Dracula Twins

Producent: Legendo Entertainment
Dystrybutor PL: PLAY
Rodzaj gry: platformówka / zręcznościowa
Data wydania: 30 października 2006
Wymagania sprzętowe: Pentium III 1 GHz, 256 MB RAM, 2 GB HDD, Windows XP/2000, CD-ROM
Cena detaliczna: 19,90 PLN
Ocena: 7/10

Platformówki były onegdaj bardzo popularnym gatunkiem gier komputerowych. Doskonale pamiętam czasy, w których intensywnie grywało się w takie hity, jak "Crash Bandicoot", "Croc", "Jazz Jackrabbit", pierwsze części "Prince of Persia" czy "Rayman". Na dzień dzisiejszy jedynie ostatni z wymienionych tytułów trzyma się w miarę nieźle i pozostał on wierny swojej pierwotnej koncepcji. Niewątpliwie smutne jest to, że wspaniała tradycja platformówek zdaje się powoli dobiegać końca, dlatego należy radować się za każdym razem, gdy na światło dzienne wychodzi kolejny reprezentant tego rodzaju gier. A "Dracula Twins" to, wypisz-wymaluj, platformówka czystej wody!

Akcja gry została umiejscowiona w Transylwanii, krainie położonej na Wyżynie Siedmiogrodzkiej w Rumunii. To właśnie stamtąd, jak głosi legenda, wywodzi się najsłynniejszy wampir świata - Dracula. Akurat w przypadku "Dracula Twins" nie będzie nam dane pokierować losami hrabiego, tylko jego dwoma potomkami - Drakiem i Drakaną. Fabuła opowiada o tym, jak pewnego dnia, podczas rodzinnego posiłku, u bram zamku Draculi stanął niejaki Dr. Lifelust - szaleniec pragnący stworzyć eliksir nieśmiertelności z krwi wampirów - który za pomocą gazu czosnkowego obezwładnił głowę rodu. Pociechom hrabiego w porę udało się uciec, a ich zadanie jest nad wyraz oczywiste - uratować ojca.

_ _ _ _

• _Zadania_
1. Przetłumacz na angielski to zdanie z recenzji gry „Dracula Twins” powyżej: „Pociechom hrabiego w porę udało się uciec, a ich zadanie jest nad wyraz oczywiste - uratować ojca.”
2. Dopisz jeden akapit stanowiący dalszy ciąg recenzji gry „Dracula Twins” powyżej, zaczynając od miejsca, w którym się kończy.

• _Dostępne dane_
_ _ _ _

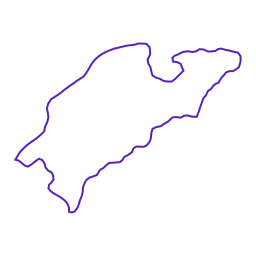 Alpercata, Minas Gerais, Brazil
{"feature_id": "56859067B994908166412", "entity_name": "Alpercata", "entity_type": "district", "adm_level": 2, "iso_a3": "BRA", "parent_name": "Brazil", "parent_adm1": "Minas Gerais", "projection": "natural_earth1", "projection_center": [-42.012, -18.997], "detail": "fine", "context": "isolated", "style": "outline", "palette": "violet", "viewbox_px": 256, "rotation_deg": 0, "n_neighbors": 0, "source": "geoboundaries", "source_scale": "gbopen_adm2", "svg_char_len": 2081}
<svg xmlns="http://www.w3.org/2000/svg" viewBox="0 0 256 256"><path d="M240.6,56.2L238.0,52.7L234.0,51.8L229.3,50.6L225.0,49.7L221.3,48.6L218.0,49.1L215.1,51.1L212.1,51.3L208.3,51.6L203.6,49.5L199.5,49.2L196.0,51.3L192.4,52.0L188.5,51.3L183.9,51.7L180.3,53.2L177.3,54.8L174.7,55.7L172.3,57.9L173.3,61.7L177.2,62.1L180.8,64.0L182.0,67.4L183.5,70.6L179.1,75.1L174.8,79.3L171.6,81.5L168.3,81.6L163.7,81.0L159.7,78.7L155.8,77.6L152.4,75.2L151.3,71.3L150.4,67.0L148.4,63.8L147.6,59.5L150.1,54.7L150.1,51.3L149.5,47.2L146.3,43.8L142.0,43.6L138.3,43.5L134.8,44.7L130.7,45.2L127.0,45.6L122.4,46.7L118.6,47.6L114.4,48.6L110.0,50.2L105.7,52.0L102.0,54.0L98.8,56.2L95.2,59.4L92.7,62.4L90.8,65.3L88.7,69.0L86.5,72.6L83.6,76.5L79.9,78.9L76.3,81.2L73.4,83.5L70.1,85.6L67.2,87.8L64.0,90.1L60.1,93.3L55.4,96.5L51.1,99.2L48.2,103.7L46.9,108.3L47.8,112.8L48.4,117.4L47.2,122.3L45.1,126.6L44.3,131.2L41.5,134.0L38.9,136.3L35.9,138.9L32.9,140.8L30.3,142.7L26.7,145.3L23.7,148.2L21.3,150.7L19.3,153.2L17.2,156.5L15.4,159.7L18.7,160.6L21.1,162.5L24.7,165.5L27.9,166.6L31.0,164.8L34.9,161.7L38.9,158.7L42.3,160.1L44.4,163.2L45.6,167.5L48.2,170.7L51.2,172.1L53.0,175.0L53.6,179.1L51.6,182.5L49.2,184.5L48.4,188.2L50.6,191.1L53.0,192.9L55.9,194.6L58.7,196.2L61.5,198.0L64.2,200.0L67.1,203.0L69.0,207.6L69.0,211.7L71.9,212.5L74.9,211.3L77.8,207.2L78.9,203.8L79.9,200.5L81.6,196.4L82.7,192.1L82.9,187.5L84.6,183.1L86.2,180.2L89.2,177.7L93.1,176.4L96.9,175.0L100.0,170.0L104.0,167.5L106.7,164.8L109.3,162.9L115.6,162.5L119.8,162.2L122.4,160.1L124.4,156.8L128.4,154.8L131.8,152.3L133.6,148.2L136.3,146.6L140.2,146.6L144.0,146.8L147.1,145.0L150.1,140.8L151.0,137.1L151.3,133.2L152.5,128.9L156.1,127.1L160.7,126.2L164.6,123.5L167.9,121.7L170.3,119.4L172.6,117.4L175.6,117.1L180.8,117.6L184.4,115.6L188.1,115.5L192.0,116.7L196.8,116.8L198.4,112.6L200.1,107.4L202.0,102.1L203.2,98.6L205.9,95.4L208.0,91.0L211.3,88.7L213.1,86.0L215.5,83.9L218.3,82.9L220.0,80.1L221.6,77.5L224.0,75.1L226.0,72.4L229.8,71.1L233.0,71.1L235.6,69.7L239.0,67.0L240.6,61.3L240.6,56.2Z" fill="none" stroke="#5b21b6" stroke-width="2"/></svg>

_ _ _ _

• _Odpowiedzi po kolei_
1. The count's children managed to escape in time, and their task is exceedingly obvious: to save their father.

2.
Po uruchomieniu gry graczowi nie pozostaje zbyt wiele możliwości do wyboru, bowiem opcje gry są dosyć ubogie (poza ustawieniami klawiatury, doborem szczegółowości detali i rozdzielczości nie ma nic więcej), toteż pozostaje tylko wybrać postać (pomiędzy Drakiem i Drakaną, którzy poza wyglądem niczym się od siebie nie różnią) i można śmiało rozpocząć zabawę. Gra składa się z kilkunastu rozdziałów podzielonych na mniejsze poziomy, co daje nam w sumie jakieś kilkadziesiąt lokacji do zwiedzenia. Muszę jednak zaznaczyć, że poszczególne poziomy w "Dracula Twins" są bardzo króciutkie i w większości przypadków sprowadzają się do odszukania klucza, który pozwoli na otwarcie bramy strzegącej kolejnego poziomu. Po drodze natkniemy się zwykle na różnego rodzaju przeszkody. Przede wszystkim będą to przeciwnicy w postaci zombiaków, latających czaszek i innych tego typu potworów. Oprócz nich będziemy zmagać się również z porozstawianymi tu i ówdzie pułapkami, dlatego w trakcie przeskakiwania między kładkami należy szczególnie uważać na to, aby nie spaść w otchłań wyścieloną kolcami. Ogólnie rzecz biorąc - przeciwników będzie dosyć sporo, a dodając do tego wymyślne pułapki - na brak zajęć w trakcie zabawy raczej nie będziemy narzekać.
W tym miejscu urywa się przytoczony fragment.